WHAT TO PRODUCE ▸
Retype, word for word, each line between the lines holding "5. To generate" and "Type | Procedure |", inclusive, and leave the rest of the data alone.

STUDY MATERIAL ▸
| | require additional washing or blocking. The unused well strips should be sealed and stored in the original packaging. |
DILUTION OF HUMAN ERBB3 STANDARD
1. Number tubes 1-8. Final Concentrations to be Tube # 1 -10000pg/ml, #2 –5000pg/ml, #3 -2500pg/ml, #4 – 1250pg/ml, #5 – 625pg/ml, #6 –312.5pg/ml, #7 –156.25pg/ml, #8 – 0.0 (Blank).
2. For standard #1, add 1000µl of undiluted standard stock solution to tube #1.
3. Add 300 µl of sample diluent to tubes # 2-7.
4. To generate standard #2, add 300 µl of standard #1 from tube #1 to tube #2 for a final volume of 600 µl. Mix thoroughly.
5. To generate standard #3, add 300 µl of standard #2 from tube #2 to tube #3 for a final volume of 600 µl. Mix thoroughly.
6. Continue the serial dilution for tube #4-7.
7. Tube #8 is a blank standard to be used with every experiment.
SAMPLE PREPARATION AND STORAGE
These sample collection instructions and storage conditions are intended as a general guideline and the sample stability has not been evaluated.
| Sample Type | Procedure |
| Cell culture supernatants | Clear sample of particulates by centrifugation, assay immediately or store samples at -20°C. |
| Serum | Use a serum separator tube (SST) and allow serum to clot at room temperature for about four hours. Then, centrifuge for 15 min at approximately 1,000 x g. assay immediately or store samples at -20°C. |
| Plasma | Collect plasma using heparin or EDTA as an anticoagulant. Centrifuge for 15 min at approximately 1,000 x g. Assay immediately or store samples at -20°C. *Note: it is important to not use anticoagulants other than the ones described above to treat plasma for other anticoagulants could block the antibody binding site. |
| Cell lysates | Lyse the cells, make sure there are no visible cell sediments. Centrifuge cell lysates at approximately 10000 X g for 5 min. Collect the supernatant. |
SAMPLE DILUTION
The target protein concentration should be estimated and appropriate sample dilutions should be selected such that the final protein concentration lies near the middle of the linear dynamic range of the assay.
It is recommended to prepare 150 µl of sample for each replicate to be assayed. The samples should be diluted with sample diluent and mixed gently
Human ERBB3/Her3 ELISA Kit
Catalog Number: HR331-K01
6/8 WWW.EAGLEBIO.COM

EXERCISE RESULT ▸
5. To generate standard #3, add 300 µl of standard #2 from tube #2 to tube #3 for a final volume of 600 µl. Mix thoroughly.
6. Continue the serial dilution for tube #4-7.
7. Tube #8 is a blank standard to be used with every experiment.
SAMPLE PREPARATION AND STORAGE
These sample collection instructions and storage conditions are intended as a general guideline and the sample stability has not been evaluated.
| Sample Type | Procedure |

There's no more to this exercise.